(Record set begins)

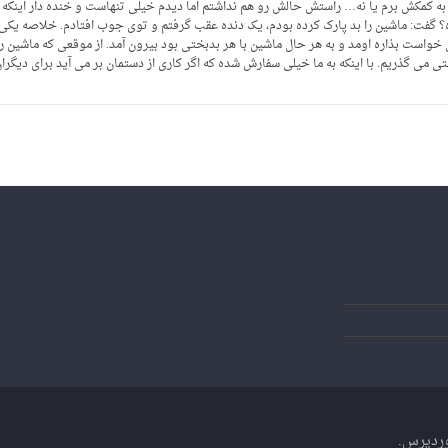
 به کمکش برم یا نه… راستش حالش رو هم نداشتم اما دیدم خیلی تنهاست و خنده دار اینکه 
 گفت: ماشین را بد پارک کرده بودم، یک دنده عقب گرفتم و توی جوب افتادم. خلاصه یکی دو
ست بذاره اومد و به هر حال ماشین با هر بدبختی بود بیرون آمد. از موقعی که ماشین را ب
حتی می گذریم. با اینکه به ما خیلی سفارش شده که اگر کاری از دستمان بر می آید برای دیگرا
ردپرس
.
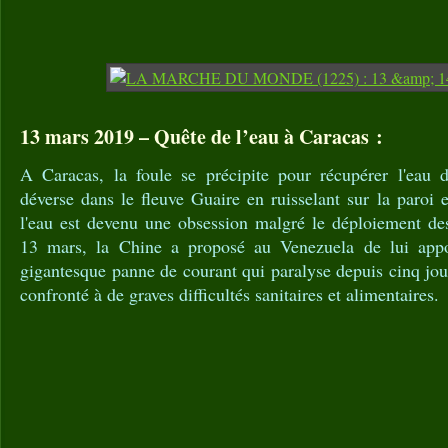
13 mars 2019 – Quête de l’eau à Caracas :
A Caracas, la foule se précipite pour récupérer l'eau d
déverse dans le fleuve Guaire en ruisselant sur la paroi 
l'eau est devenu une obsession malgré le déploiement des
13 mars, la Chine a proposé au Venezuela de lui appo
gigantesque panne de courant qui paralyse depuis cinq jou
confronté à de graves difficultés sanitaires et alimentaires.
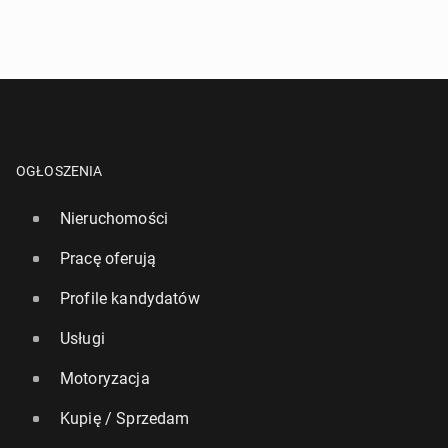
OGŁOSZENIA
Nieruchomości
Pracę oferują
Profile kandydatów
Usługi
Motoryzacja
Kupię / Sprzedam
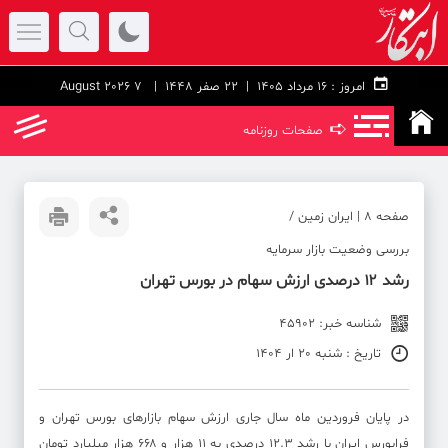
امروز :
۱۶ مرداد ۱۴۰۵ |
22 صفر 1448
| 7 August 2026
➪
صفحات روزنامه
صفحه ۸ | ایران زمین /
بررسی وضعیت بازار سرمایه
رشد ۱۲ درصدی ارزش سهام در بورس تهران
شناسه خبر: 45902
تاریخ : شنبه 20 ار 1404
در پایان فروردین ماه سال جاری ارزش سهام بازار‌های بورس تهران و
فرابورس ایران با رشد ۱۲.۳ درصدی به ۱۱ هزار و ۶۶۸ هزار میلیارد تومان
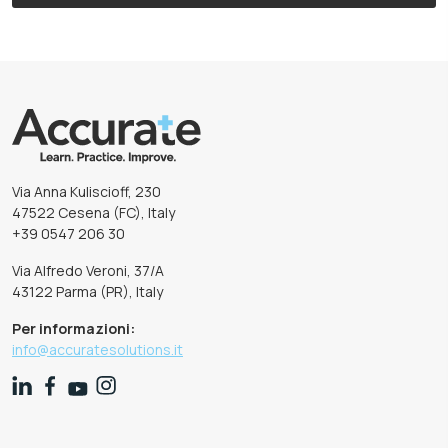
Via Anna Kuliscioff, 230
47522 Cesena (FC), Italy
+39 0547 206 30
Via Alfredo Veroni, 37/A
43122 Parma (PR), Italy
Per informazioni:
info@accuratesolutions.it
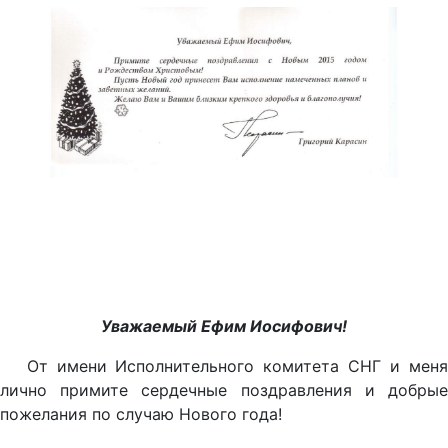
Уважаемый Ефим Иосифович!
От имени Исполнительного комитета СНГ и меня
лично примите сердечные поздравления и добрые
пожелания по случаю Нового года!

(Record set ends)

• Task requirements
In the listing above, find the line with "گفت: ماشین را" and the line with "22 صفر 1448". Copy both of them and every line between, exactly, but not the pictures.

• Answer box
 گفت: ماشین را بد پارک کرده بودم، یک دنده عقب گرفتم و توی جوب افتادم. خلاصه یکی دو
ست بذاره اومد و به هر حال ماشین با هر بدبختی بود بیرون آمد. از موقعی که ماشین را ب
حتی می گذریم. با اینکه به ما خیلی سفارش شده که اگر کاری از دستمان بر می آید برای دیگرا
ردپرس
.
13 mars 2019 – Quête de l’eau à Caracas :
A Caracas, la foule se précipite pour récupérer l'eau d
déverse dans le fleuve Guaire en ruisselant sur la paroi 
l'eau est devenu une obsession malgré le déploiement des
13 mars, la Chine a proposé au Venezuela de lui appo
gigantesque panne de courant qui paralyse depuis cinq jou
confronté à de graves difficultés sanitaires et alimentaires.
OGŁOSZENIA
Nieruchomości
Pracę oferują
Profile kandydatów
Usługi
Motoryzacja
Kupię / Sprzedam
امروز :
۱۶ مرداد ۱۴۰۵ |
22 صفر 1448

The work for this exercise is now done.